Donald Trump can only stay focused on intelligence reports if his name is in them, according to officials close to him.
Staff members are being forced to strategically include the President's name in the reports to ensure that he keeps reading and doesn't get distracted, they said. National Security Council officials make sure "as many paragraphs as we can because he keeps reading if he's mentioned", they told Reuters.
The trick is part of a range of techniques developed by officials to keep Mr Trump's infamously short attention span focused on important information.
Officials have also learnt to keep all reports to a single page, and to include as many pictures, maps, charts and graphs as possible.
The President also likes to look at a map of wherever he is reading about, officials said.
"He likes to visualize things," said a senior administration official. "The guy's a builder.

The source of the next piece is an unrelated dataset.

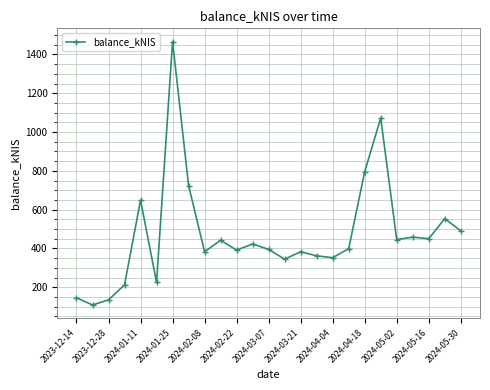

What is the value of the 24th point from the left?

553.7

He has spent his whole life looking at architectural renderings and floor plans."
The details emerged as people close to the President worried that he may not be able to stick to the script and avoid more problems as he heads out on his first foreign trip. Officials are worried that Mr Trump's lack of focus and attention to detail could cause problems as he visits Arab leaders in Saudi Arabia, Israeli and Palestinian leaders in Israel and the West Bank, the pope at the Vatican, NATO leaders in Brussels and G7 counterparts in Sicily.

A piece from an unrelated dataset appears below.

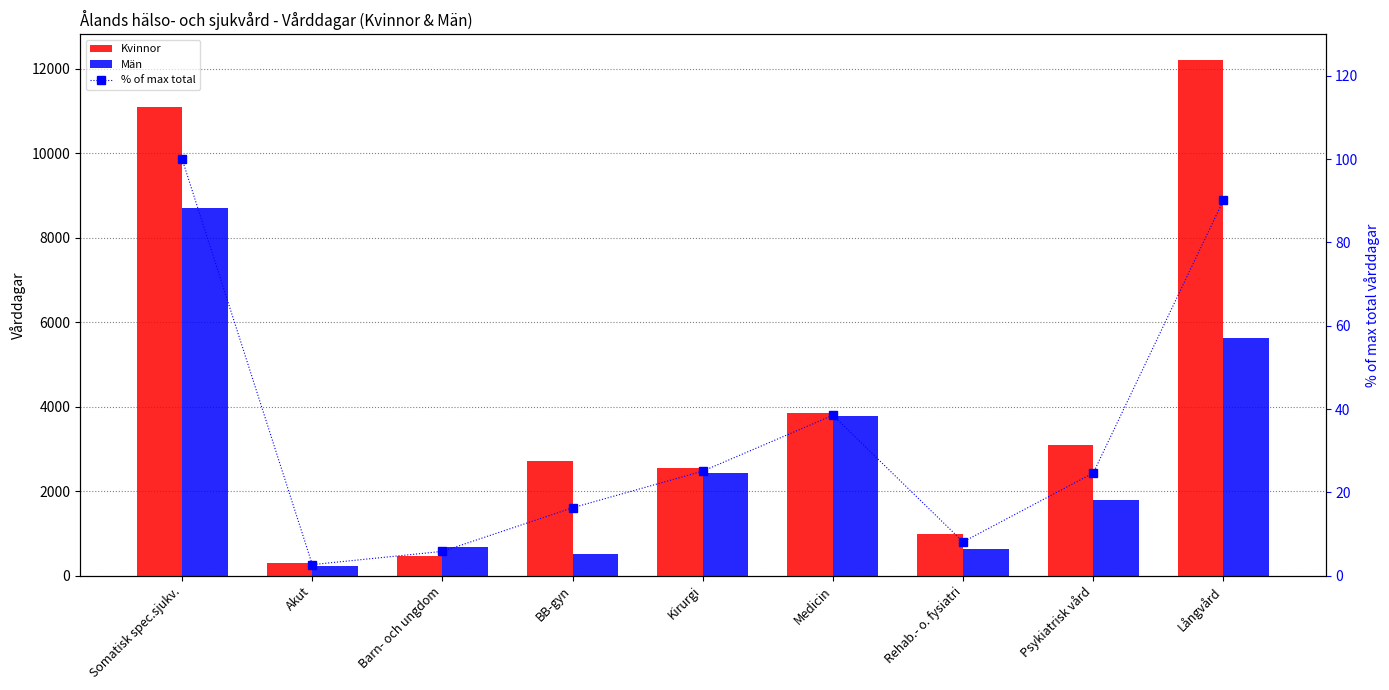

Count the number of data series in this chart.

3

One Republican official, who requested anonymity in order to speak freely, said after meeting Trump recently he did not think the president had a firm enough grasp on the nuances of the long-running Israeli-Palestinian conflict.
"I don't think he understands it," said the official, adding that Mr Trump needed more detailed briefings before leaving on Friday. "I think it's a very difficult challenge and I hope he's going to talk to a lot of smart people."
Mr Trump's supporters hope that trip could be an opportunity to put scandals like the firing of James Comey behind him and to launch new diplomatic relationships.
The President's trip will see him visit the birthplace of Islam – a gesture apparently meant to show that he doesn't consider the religion to be an enemy of America, as some of his campagn rhetoric had suggested. But officials were worried that he may slip up during the meetings.
Aides are worried that Mr Trump could end up speaking off-the-cuff and ruin the meetings, said one official.
"It can backfire, I mean it can seriously backfire," the official said.
Ari Fleischer, former press secretary to Bush, said that since the trip would be Trump's first overseas, the stakes were higher.
"The meaning and importance of his first trip abroad will be exaggerated, but it gives him a chance to get bipartisan accolades, or a chance to fail badly and have the failure exaggerated," Fleischer said.